Each line of the listing below must be returned exactly.

____ DATASET RECORDS

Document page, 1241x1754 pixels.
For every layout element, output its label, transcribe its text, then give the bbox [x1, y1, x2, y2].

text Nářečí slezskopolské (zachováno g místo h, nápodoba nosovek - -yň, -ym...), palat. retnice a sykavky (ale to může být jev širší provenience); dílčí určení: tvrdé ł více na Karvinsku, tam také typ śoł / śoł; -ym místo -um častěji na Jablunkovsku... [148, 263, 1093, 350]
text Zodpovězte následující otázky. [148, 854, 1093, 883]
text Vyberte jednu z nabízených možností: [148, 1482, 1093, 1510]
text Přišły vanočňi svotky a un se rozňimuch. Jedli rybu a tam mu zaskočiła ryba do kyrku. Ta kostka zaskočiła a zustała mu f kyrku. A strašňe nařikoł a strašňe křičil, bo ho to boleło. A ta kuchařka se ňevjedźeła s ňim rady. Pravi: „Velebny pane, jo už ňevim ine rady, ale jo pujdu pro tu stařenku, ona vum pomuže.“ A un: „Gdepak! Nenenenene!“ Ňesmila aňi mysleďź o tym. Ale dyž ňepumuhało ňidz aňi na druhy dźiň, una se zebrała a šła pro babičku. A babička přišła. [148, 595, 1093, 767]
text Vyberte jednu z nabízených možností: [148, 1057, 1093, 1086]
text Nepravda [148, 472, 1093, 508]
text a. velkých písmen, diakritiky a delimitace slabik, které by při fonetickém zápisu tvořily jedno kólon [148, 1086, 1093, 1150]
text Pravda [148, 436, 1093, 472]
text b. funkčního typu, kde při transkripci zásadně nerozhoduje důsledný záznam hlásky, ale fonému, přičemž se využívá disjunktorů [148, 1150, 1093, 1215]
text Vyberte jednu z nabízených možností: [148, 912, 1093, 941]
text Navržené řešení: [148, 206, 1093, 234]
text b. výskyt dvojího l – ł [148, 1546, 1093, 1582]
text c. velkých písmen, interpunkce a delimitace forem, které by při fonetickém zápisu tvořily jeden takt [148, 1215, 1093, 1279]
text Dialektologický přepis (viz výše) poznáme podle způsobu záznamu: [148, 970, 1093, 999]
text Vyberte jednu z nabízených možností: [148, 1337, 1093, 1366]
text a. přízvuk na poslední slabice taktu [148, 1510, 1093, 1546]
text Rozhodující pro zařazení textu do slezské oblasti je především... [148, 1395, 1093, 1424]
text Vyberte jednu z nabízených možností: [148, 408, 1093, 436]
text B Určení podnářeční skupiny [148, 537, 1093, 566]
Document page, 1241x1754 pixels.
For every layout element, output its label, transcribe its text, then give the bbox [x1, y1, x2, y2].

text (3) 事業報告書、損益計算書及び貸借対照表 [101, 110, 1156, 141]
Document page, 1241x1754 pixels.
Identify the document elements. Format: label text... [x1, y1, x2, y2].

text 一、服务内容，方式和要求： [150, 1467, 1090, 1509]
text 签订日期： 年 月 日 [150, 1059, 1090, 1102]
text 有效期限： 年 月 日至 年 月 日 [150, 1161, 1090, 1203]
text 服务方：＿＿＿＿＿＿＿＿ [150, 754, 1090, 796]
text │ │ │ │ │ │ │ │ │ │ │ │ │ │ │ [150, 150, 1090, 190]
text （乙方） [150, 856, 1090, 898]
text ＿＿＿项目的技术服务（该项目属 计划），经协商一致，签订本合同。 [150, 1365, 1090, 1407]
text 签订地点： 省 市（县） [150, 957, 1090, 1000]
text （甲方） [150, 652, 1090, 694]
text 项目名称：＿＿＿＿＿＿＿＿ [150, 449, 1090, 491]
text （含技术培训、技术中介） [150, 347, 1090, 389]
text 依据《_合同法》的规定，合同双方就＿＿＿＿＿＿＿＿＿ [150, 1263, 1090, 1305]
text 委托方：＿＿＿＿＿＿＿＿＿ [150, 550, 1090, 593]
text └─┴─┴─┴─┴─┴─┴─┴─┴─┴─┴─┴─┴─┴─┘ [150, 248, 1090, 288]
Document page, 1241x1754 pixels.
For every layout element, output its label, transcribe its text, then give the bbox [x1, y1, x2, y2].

________

=== SOLUTION FOR THIS EXERCISE ===
Document page, 1241x1754 pixels.
For every layout element, output its label, transcribe its text, then give the bbox [x1, y1, x2, y2].

text Nářečí slezskopolské (zachováno g místo h, nápodoba nosovek - -yň, -ym...), palat. retnice a sykavky (ale to může být jev širší provenience); dílčí určení: tvrdé ł více na Karvinsku, tam také typ śoł / śoł; -ym místo -um častěji na Jablunkovsku... [148, 263, 1093, 350]
text Zodpovězte následující otázky. [148, 854, 1093, 883]
text Vyberte jednu z nabízených možností: [148, 1482, 1093, 1510]
text Přišły vanočňi svotky a un se rozňimuch. Jedli rybu a tam mu zaskočiła ryba do kyrku. Ta kostka zaskočiła a zustała mu f kyrku. A strašňe nařikoł a strašňe křičil, bo ho to boleło. A ta kuchařka se ňevjedźeła s ňim rady. Pravi: „Velebny pane, jo už ňevim ine rady, ale jo pujdu pro tu stařenku, ona vum pomuže.“ A un: „Gdepak! Nenenenene!“ Ňesmila aňi mysleďź o tym. Ale dyž ňepumuhało ňidz aňi na druhy dźiň, una se zebrała a šła pro babičku. A babička přišła. [148, 595, 1093, 767]
text Vyberte jednu z nabízených možností: [148, 1057, 1093, 1086]
text Nepravda [148, 472, 1093, 508]
text a. velkých písmen, diakritiky a delimitace slabik, které by při fonetickém zápisu tvořily jedno kólon [148, 1086, 1093, 1150]
text Pravda [148, 436, 1093, 472]
text b. funkčního typu, kde při transkripci zásadně nerozhoduje důsledný záznam hlásky, ale fonému, přičemž se využívá disjunktorů [148, 1150, 1093, 1215]
text Vyberte jednu z nabízených možností: [148, 912, 1093, 941]
text Navržené řešení: [148, 206, 1093, 234]
text b. výskyt dvojího l – ł [148, 1546, 1093, 1582]
text c. velkých písmen, interpunkce a delimitace forem, které by při fonetickém zápisu tvořily jeden takt [148, 1215, 1093, 1279]
text Dialektologický přepis (viz výše) poznáme podle způsobu záznamu: [148, 970, 1093, 999]
text Vyberte jednu z nabízených možností: [148, 1337, 1093, 1366]
text a. přízvuk na poslední slabice taktu [148, 1510, 1093, 1546]
text Rozhodující pro zařazení textu do slezské oblasti je především... [148, 1395, 1093, 1424]
text Vyberte jednu z nabízených možností: [148, 408, 1093, 436]
text B Určení podnářeční skupiny [148, 537, 1093, 566]
Document page, 1241x1754 pixels.
For every layout element, output its label, transcribe its text, then give the bbox [x1, y1, x2, y2].

text (3) 事業報告書、損益計算書及び貸借対照表 [101, 110, 1156, 141]
Document page, 1241x1754 pixels.
Identify the document elements. Format: label text... [x1, y1, x2, y2].

text 一、服务内容，方式和要求： [150, 1467, 1090, 1509]
text 签订日期： 年 月 日 [150, 1059, 1090, 1102]
text 有效期限： 年 月 日至 年 月 日 [150, 1161, 1090, 1203]
text 服务方：＿＿＿＿＿＿＿＿ [150, 754, 1090, 796]
text │ │ │ │ │ │ │ │ │ │ │ │ │ │ │ [150, 150, 1090, 190]
text （乙方） [150, 856, 1090, 898]
text ＿＿＿项目的技术服务（该项目属 计划），经协商一致，签订本合同。 [150, 1365, 1090, 1407]
text 签订地点： 省 市（县） [150, 957, 1090, 1000]
text （甲方） [150, 652, 1090, 694]
text 项目名称：＿＿＿＿＿＿＿＿ [150, 449, 1090, 491]
text （含技术培训、技术中介） [150, 347, 1090, 389]
text 依据《_合同法》的规定，合同双方就＿＿＿＿＿＿＿＿＿ [150, 1263, 1090, 1305]
text 委托方：＿＿＿＿＿＿＿＿＿ [150, 550, 1090, 593]
text └─┴─┴─┴─┴─┴─┴─┴─┴─┴─┴─┴─┴─┴─┘ [150, 248, 1090, 288]
Document page, 1241x1754 pixels.
For every layout element, output its label, transcribe its text, then give the bbox [x1, y1, x2, y2].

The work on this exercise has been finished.